TASK BRIEF: Copy out, word for word, the passage on Pedoe's years at Cambridge and Southampton.

EXTRACT PROVIDED:
§ §

University of Cambridge During his first three years at
Magdalene College, Cambridge, where he was a scholar, Pedoe was tutored in mathematics by Arthur Stanley Ramsey, the father of
Frank P. Ramsey. He attended lectures by
Ludwig Wittgenstein and
Bertrand Russell, although he was unimpressed by the teaching style of either great man. Geometry became his main interest and, advised by
Henry Baker, he started work on his doctorate and published several papers. In 1935, he attended the
Institute for Advanced Study in
Princeton, New Jersey, where he worked with
Solomon Lefschetz.
University of Southampton and Freeman Dyson After returning to England in 1936, Pedoe was appointed as an assistant lecturer of the mathematics department at the
University College, Southampton. More of his papers were published and after(?) 1937, he was awarded his PhD on the strength of his thesis,
The Exceptional Curves on an Algebraic Surface, which was based on Henry Baker's work on the
Italian theory of
algebraic surfaces; he was examined by
W. V. D. Hodge and Baker at Cambridge. In the late 1930s, Pedoe married Mary Tunstall, an English geographer and the couple had a daughter, Naomi, and identical twin sons,
Dan and
Hugh, born in December 1939. By 1941,
Winchester College had lost several teachers to the army and had become unable to meet its teaching commitments. They requested help and Pedoe was asked to assist with the teaching of mathematics. He taught junior and senior classes (the juniors could be unruly) and in the senior class one of the students was
Freeman Dyson who showed enormous early talent and was strongly encouraged by Pedoe with extra work and reading. Their friendship lasted more than fifty more years until Pedoe's death in 1998 and Dyson's list of people who have most influenced him begins "Hardy, Pedoe...". In 1941 a collaboration with
W. V. D. Hodge started which lasted some twelve years and included the writing of the huge three-volume work,
Methods of Algebraic Geometry. Although the book was originally designed as a geometric counterpart of
G. H. Hardy's
A Course of Pure Mathematics it was never intended as a textbook and contains original material. First published in the 1940s, all three volumes were reprinted by
Cambridge University Press in 1995. Pedoe published three more papers in 1942:
A remark on a property of a special pencil of quadrics,
On some geometrical inequalities and
An inequality for two triangles.

§ §

SUPPLIED MATERIAL:
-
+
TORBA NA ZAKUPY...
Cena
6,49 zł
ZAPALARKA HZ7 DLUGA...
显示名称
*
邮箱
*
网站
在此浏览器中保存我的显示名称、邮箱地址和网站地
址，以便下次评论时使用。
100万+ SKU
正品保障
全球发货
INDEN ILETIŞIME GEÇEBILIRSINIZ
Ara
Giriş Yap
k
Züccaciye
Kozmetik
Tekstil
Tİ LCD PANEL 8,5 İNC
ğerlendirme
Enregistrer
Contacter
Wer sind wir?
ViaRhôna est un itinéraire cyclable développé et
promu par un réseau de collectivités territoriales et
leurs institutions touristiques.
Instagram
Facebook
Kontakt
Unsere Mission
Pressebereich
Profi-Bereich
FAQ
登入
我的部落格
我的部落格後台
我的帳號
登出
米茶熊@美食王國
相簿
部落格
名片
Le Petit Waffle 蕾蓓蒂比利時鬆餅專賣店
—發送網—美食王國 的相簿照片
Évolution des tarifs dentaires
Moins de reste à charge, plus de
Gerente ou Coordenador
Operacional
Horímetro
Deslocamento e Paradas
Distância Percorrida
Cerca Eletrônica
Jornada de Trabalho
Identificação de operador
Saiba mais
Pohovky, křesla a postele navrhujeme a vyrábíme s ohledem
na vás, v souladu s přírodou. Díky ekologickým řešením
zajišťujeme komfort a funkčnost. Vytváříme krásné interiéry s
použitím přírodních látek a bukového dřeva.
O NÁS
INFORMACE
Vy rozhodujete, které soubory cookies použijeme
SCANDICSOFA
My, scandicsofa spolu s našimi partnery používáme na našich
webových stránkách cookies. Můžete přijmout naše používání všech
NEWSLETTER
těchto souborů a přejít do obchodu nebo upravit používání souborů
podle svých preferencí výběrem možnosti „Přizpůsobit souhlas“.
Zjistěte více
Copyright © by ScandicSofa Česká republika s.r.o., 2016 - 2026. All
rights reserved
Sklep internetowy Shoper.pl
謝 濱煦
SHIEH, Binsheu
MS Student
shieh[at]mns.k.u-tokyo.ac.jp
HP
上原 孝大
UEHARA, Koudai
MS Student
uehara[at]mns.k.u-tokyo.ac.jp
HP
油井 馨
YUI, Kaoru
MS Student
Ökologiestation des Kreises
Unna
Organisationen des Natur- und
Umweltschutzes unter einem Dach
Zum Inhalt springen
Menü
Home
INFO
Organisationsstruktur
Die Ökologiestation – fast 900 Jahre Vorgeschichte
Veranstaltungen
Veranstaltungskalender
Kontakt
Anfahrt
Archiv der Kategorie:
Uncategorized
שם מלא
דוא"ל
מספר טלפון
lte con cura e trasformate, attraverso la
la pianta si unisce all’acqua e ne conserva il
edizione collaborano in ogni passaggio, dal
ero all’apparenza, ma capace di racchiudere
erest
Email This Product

§ §

THE ANSWER:
University of Cambridge During his first three years at
Magdalene College, Cambridge, where he was a scholar, Pedoe was tutored in mathematics by Arthur Stanley Ramsey, the father of
Frank P. Ramsey. He attended lectures by
Ludwig Wittgenstein and
Bertrand Russell, although he was unimpressed by the teaching style of either great man. Geometry became his main interest and, advised by
Henry Baker, he started work on his doctorate and published several papers. In 1935, he attended the
Institute for Advanced Study in
Princeton, New Jersey, where he worked with
Solomon Lefschetz.
University of Southampton and Freeman Dyson After returning to England in 1936, Pedoe was appointed as an assistant lecturer of the mathematics department at the
University College, Southampton. More of his papers were published and after(?) 1937, he was awarded his PhD on the strength of his thesis,
The Exceptional Curves on an Algebraic Surface, which was based on Henry Baker's work on the
Italian theory of
algebraic surfaces; he was examined by
W. V. D. Hodge and Baker at Cambridge. In the late 1930s, Pedoe married Mary Tunstall, an English geographer and the couple had a daughter, Naomi, and identical twin sons,
Dan and
Hugh, born in December 1939. By 1941,
Winchester College had lost several teachers to the army and had become unable to meet its teaching commitments. They requested help and Pedoe was asked to assist with the teaching of mathematics. He taught junior and senior classes (the juniors could be unruly) and in the senior class one of the students was
Freeman Dyson who showed enormous early talent and was strongly encouraged by Pedoe with extra work and reading. Their friendship lasted more than fifty more years until Pedoe's death in 1998 and Dyson's list of people who have most influenced him begins "Hardy, Pedoe...". In 1941 a collaboration with
W. V. D. Hodge started which lasted some twelve years and included the writing of the huge three-volume work,
Methods of Algebraic Geometry. Although the book was originally designed as a geometric counterpart of
G. H. Hardy's
A Course of Pure Mathematics it was never intended as a textbook and contains original material. First published in the 1940s, all three volumes were reprinted by
Cambridge University Press in 1995. Pedoe published three more papers in 1942:
A remark on a property of a special pencil of quadrics,
On some geometrical inequalities and
An inequality for two triangles.